- **PARTS OF THE EXERCISE**
**1.** Answer these questions from the book review.
(a) What is the name of the lead detective in King's San Francisco procedural mysteries?
(b) Which other King thriller did the reviewer read about a year earlier?
(c) What name does Anne Waverley use to join the group in the Arizona desert?
**2.** Reproduce the passage of the book review starting with "I’d like to" and going on through "the Holmes ones.".
[DOCUMENT TEXT Boundary: Start]
I’d like to get a look at Laurie R. King’s royalty statements. She writes solid procedural mysteries set in San Francisco; the lead detective is a gay cop named Kate Martinelli. Then there’s the extensive series of historical mysteries involving Sherlock Holmes and his notional wife — it seems like a travesty to give Holmes a wife and I really dislike historical mysteries, but these seem to be very popular. Then there are independent thrillers, quite dark. Maybe an American analogue to Barbara Vine, but with a little more action. A Darker Place falls into this category. I’d love to know which of these three categories sells best, though I have a feeling it’s the Holmes ones.
But A Darker Place is very satisfying. King’s a good writer: she has that mysterious quality of readability, which I can’t quite define. Maybe it’s the literary version of charm? I do think it’s a gift, uncultivatable. And lots of the best writers don’t have it. It’s perfectly possible to write a great book that is not readable in the sense I’m mulling over. (Also, readability is not actually the same as literary charm, though one might say they were related. I think that, in order to be charming, a book needs to be readable but the converse is not true.) Anyway, what I mean is that King’s books suck you in. One sentence leads to another, a little description creates a vivid world, and you simply want to keep going. (Looking back, I see that I read another King thriller, Touchstone, about a year ago and it didn’t entirely share this quality, so apparently readability can be intermittent, too.)
Even when, as in this case, the heroine is an emotionally fragile academic who goes under cover into a religious cult and tries to rescue two children, one of whom reminds her of her own long-dead daughter. King appears to be quite fascinated with both extreme belief systems and with children in crisis, so these themes tend to overlap in an explosive way in her books. In this case, Anne Waverley disguises herself as Ana Wakefield to attach herself to a volatile group in the Arizona desert. Ultimately she has to come to grips with her own terrible memories in a way that King manages to present as both a searing crisis and an opportunity for a brighter future. What’s weird about this book is that while the tension builds evenly as King exposes her protagonist to one pressure after another, the climax is strangely scanted. It’s narrated, not from within Ana’s head, but from the point of view of a rather detached omniscient narrator and the result is so jarring that I kept flipping back to make sure I hadn’t somehow skipped a page or two. I was surprised that an editor hadn’t made King go back and slow the scene down, make it more dramatic and more visual — after all, she blows up a house. You’d think as a writer you’d want to really milk an event like that.
[DOCUMENT TEXT Boundary: End]
[EXTRACTED RECORDS Boundary: Start]
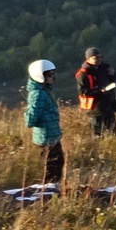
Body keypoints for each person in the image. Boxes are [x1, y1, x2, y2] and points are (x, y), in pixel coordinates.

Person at [23, 59, 65, 188]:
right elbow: (31, 119)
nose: (52, 77)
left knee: (58, 163)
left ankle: (52, 188)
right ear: (40, 76)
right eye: (49, 74)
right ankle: (48, 191)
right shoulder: (38, 94)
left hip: (51, 135)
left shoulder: (43, 91)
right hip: (46, 137)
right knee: (52, 166)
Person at [77, 47, 116, 134]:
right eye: (96, 57)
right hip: (95, 109)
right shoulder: (83, 73)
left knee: (113, 131)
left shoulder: (104, 69)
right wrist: (99, 91)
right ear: (88, 59)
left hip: (109, 105)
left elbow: (111, 82)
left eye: (100, 57)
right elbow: (82, 92)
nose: (99, 59)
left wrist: (113, 74)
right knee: (98, 133)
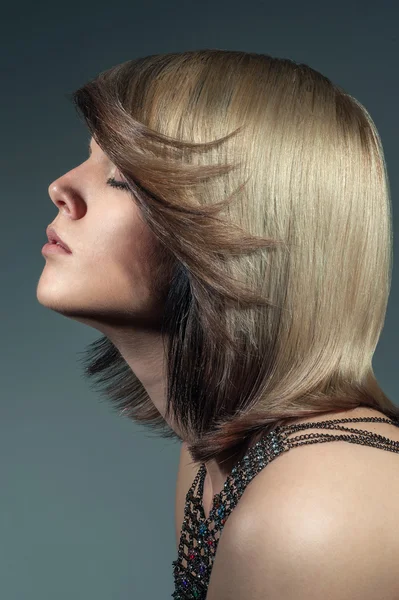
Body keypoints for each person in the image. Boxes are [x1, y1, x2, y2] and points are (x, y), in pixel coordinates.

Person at [37, 49, 399, 599]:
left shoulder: (318, 507)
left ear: (234, 237)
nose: (61, 187)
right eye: (91, 157)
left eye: (121, 180)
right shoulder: (217, 453)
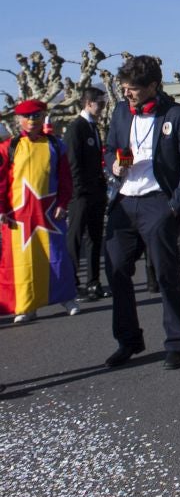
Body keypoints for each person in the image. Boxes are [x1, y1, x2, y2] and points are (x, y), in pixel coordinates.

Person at [104, 55, 180, 370]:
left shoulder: (178, 115)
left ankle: (177, 343)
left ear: (153, 86)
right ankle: (128, 340)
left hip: (158, 201)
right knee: (117, 270)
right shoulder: (119, 113)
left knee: (165, 274)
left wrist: (175, 206)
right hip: (124, 201)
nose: (127, 94)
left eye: (133, 89)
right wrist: (114, 166)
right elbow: (108, 151)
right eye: (124, 88)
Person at [0, 99, 79, 322]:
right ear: (18, 120)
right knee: (22, 261)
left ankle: (67, 297)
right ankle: (26, 305)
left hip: (50, 214)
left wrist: (63, 203)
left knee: (57, 256)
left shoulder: (56, 145)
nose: (32, 121)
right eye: (27, 117)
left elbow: (65, 179)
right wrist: (2, 209)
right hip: (19, 216)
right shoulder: (8, 148)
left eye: (36, 116)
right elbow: (1, 182)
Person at [64, 85, 109, 301]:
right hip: (79, 195)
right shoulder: (76, 128)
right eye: (99, 104)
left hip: (95, 193)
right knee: (75, 239)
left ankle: (94, 282)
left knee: (94, 237)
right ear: (88, 103)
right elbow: (72, 163)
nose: (102, 108)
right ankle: (72, 283)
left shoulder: (93, 127)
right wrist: (78, 191)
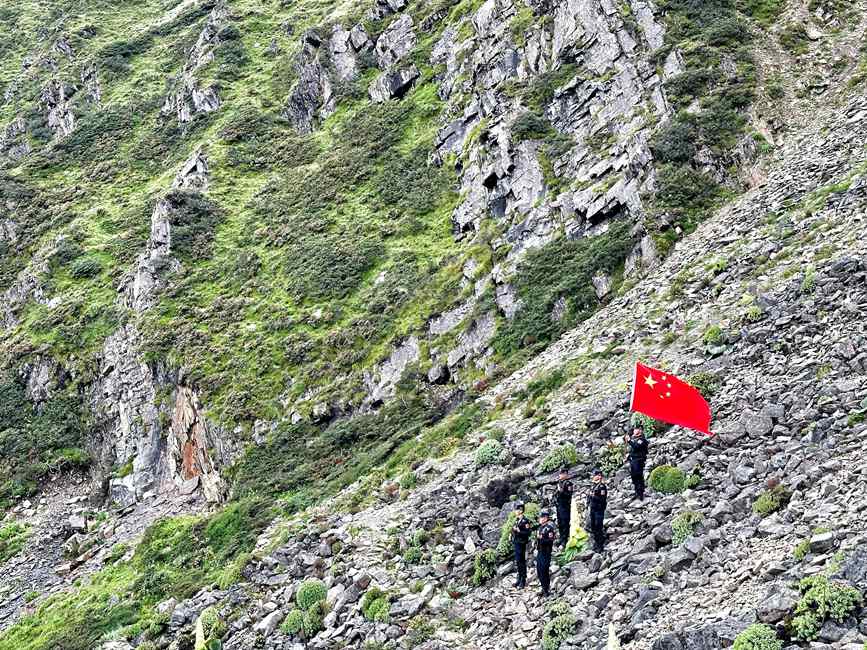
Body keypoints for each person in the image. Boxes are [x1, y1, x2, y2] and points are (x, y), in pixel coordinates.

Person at [535, 509, 557, 596]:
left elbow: (550, 541)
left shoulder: (549, 529)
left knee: (544, 570)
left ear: (545, 518)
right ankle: (543, 587)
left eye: (541, 517)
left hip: (546, 552)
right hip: (540, 551)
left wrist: (542, 538)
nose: (540, 519)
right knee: (539, 570)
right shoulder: (540, 528)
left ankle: (546, 589)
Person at [511, 502, 533, 589]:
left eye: (516, 509)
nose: (515, 511)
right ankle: (519, 578)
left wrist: (519, 531)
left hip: (521, 543)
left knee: (521, 561)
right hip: (516, 542)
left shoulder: (525, 521)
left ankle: (523, 580)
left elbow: (528, 533)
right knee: (518, 561)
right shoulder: (517, 520)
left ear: (521, 510)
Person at [625, 424, 649, 500]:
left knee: (638, 476)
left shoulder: (642, 439)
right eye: (635, 429)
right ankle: (636, 492)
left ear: (640, 430)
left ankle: (640, 493)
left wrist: (629, 441)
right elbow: (633, 450)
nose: (635, 430)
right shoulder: (635, 439)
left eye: (637, 429)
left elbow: (636, 447)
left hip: (639, 460)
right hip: (633, 460)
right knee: (634, 477)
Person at [587, 468, 608, 553]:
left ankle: (600, 545)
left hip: (599, 509)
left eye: (595, 475)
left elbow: (602, 499)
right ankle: (596, 543)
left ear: (599, 476)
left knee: (598, 526)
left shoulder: (602, 487)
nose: (594, 477)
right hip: (593, 508)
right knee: (593, 526)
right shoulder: (593, 486)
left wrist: (593, 496)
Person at [554, 468, 575, 547]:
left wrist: (561, 492)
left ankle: (565, 539)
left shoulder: (568, 484)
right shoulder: (559, 483)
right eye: (560, 474)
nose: (560, 475)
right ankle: (561, 538)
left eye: (562, 474)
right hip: (559, 505)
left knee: (565, 522)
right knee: (560, 523)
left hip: (565, 506)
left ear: (565, 474)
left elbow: (569, 494)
[EXTRACTED RECORDS Boundary: End]
- **SOLUTIONS TO THE EXERCISE**
**1.**
(a) Kate Martinelli
(b) Touchstone
(c) Ana Wakefield

**2.**
I’d like to get a look at Laurie R. King’s royalty statements. She writes solid procedural mysteries set in San Francisco; the lead detective is a gay cop named Kate Martinelli. Then there’s the extensive series of historical mysteries involving Sherlock Holmes and his notional wife — it seems like a travesty to give Holmes a wife and I really dislike historical mysteries, but these seem to be very popular. Then there are independent thrillers, quite dark. Maybe an American analogue to Barbara Vine, but with a little more action. A Darker Place falls into this category. I’d love to know which of these three categories sells best, though I have a feeling it’s the Holmes ones.